- UK cover art
- Developer: Level 9
- Publisher: Mandarin Software
- Platforms: Amiga, Amstrad CPC, Amstrad PCW, Atari 8-bit, Atari ST, BBC Micro, Commodore 64, MS-DOS, ZX Spectrum
- Release: 1988
- Genre: Interactive fiction
- Mode: Single-player

= Lancelot (video game) =

1988 video game

Lancelot is a text adventure by Level 9 released in 1988. It has static graphics on some platforms. The plot focuses on Lancelot's quest to find the Holy Grail.

==Plot==
Designed by Peter Austin with in-game text by Christina Erskine and Peter McBride, Lancelot describes the adventures of Sir Lancelot as recounted in Sir Thomas Malory's Le Morte d'Arthur. Like other interactive fiction releases from Level 9 such as Scapeghost, gameplay is divided into three parts. Lancelot's overall objectives are to complete the Order of the Knights of the Round Table and ultimately to recover the Holy Grail. The lore drawn from Arthurian legend allows for a vast range of familiar settings (such as Camelot, Tintagel, and Winchester) and characters (like Merlin, Arthur, Guenever, and Lancelot's son Galahad). As Lancelot grows in power and completes quests, several knights and ladies accompany him on his travels, and many of these non-player characters can be controlled by providing instructions through the game's parser. These supporting characters include the Damosel Maledisant, Sir Bors de Ganis, Sir Ector de Maris, Sir Tristram, and several others.
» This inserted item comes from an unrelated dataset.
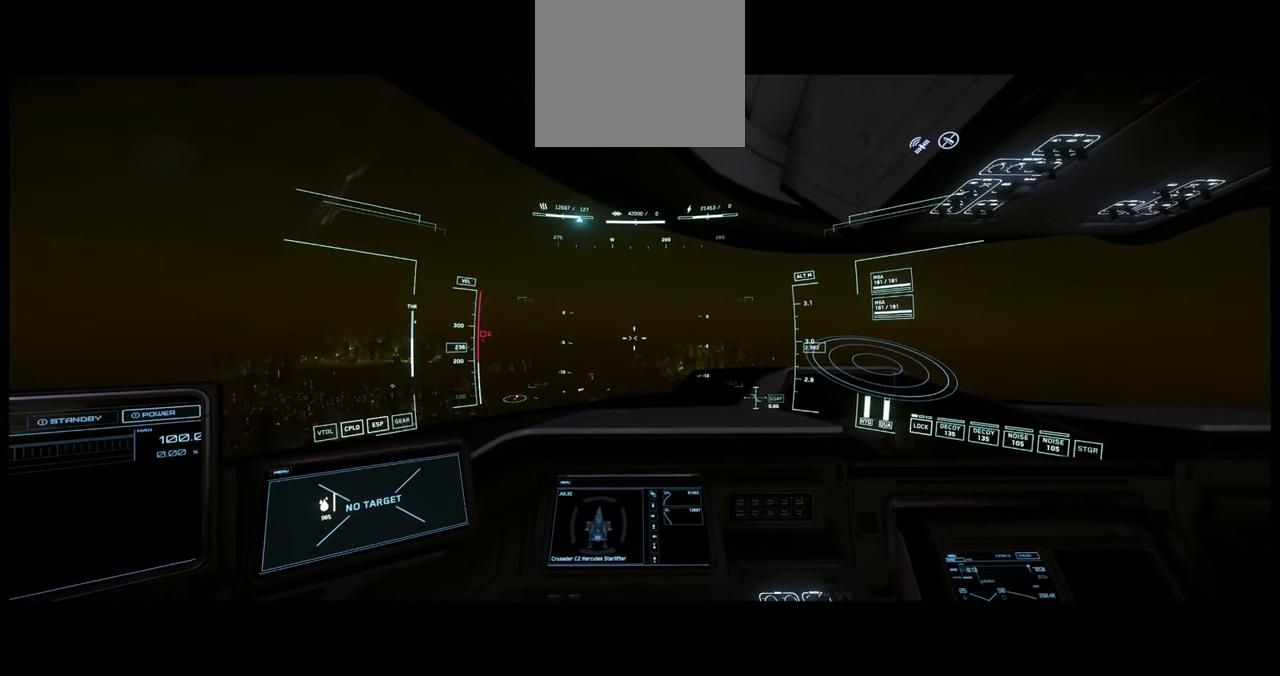
{"dt_ms": 500, "buttons": [], "left_stick": "up", "right_stick": "down-right", "events": []}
Lancelot's first challenge is to face the Black Knight in combat. If he is merciful with him, Lancelot learns that the knight is really the disguised King Arthur, who invites Lancelot to become part of his order of knights. At his knighting the next day, Lancelot discovers his feelings for Guenever, and seeks to prove his worth to her. Arthur tasks Lancelot with scouring the kingdom to recover several lost knights, including Sir Meliot, Sir Lamorak, Sir Bors, and Sir Gawain, many of whom are held captive by rebel lords. To prove his honor, Lancelot must only engage in combat when provoked. The final stage of the story sees Lancelot setting off from Castle Vagon with Sir Galahad in search of the Holy Grail.

==Reception==

- Sinclair User: "... up to the usual high standard we have come to expect from Level 9..."
- The Micro User: "Lancelot has just got to be Game of the Year for me".